AIM OF THE TASK
Transcribe, word for word and without additions, each line below from the one containing "14: (606, 649)" through the one containing "22: (466, 954)", both ends included.

-- DATA EXTRACT follows --

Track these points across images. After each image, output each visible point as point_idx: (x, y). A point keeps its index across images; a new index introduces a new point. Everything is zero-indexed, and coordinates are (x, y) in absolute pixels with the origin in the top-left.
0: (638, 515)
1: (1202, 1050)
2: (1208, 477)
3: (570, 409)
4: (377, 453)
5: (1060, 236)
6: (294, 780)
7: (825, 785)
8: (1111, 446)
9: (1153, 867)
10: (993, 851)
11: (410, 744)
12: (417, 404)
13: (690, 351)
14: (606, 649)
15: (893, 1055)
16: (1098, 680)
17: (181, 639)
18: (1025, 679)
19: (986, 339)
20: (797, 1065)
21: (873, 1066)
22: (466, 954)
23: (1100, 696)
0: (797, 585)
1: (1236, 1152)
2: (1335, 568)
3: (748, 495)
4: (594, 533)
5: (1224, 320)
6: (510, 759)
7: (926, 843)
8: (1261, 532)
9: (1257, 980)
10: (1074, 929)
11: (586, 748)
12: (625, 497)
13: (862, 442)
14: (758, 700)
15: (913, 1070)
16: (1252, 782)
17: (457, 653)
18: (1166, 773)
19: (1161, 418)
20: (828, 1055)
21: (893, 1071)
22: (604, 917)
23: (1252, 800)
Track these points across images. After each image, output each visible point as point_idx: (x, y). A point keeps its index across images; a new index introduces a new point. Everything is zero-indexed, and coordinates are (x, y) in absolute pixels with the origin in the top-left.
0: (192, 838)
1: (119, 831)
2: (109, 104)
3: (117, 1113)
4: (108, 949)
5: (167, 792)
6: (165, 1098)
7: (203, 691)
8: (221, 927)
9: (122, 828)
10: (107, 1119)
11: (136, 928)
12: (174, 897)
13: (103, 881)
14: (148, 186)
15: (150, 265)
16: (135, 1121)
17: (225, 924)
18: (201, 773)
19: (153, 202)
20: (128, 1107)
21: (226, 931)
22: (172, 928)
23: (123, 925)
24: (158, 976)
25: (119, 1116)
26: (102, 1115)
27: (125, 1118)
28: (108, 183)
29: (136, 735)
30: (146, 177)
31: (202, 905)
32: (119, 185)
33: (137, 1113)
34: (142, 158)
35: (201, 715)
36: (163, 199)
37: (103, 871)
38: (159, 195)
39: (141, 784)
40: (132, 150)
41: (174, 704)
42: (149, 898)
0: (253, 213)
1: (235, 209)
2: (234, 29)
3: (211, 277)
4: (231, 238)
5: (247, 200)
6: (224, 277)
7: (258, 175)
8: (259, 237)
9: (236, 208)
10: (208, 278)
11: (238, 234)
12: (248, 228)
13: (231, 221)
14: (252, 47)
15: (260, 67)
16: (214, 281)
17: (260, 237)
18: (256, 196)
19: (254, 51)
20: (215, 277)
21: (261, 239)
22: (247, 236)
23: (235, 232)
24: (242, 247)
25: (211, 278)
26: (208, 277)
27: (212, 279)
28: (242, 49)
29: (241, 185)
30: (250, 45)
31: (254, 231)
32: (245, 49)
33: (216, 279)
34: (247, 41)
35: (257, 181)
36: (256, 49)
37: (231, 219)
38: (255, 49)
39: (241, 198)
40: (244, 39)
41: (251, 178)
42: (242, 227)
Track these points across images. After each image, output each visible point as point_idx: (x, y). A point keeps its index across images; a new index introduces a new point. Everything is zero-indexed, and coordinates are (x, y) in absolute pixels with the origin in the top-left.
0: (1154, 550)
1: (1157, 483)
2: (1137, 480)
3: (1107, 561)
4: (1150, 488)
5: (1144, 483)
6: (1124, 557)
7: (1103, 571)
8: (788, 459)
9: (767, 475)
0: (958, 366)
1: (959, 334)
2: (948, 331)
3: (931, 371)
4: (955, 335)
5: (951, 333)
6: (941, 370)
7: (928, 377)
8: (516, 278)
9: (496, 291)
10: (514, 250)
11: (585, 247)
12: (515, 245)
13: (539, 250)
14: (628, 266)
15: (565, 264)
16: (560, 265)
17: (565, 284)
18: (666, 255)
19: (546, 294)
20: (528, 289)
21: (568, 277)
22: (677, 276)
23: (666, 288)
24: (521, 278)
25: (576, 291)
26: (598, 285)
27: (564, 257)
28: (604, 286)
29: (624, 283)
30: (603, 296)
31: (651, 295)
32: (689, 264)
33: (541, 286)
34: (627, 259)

-- DATA EXTRACT concluded --

REPLY TO THE EXERCISE
14: (606, 649)
15: (893, 1055)
16: (1098, 680)
17: (181, 639)
18: (1025, 679)
19: (986, 339)
20: (797, 1065)
21: (873, 1066)
22: (466, 954)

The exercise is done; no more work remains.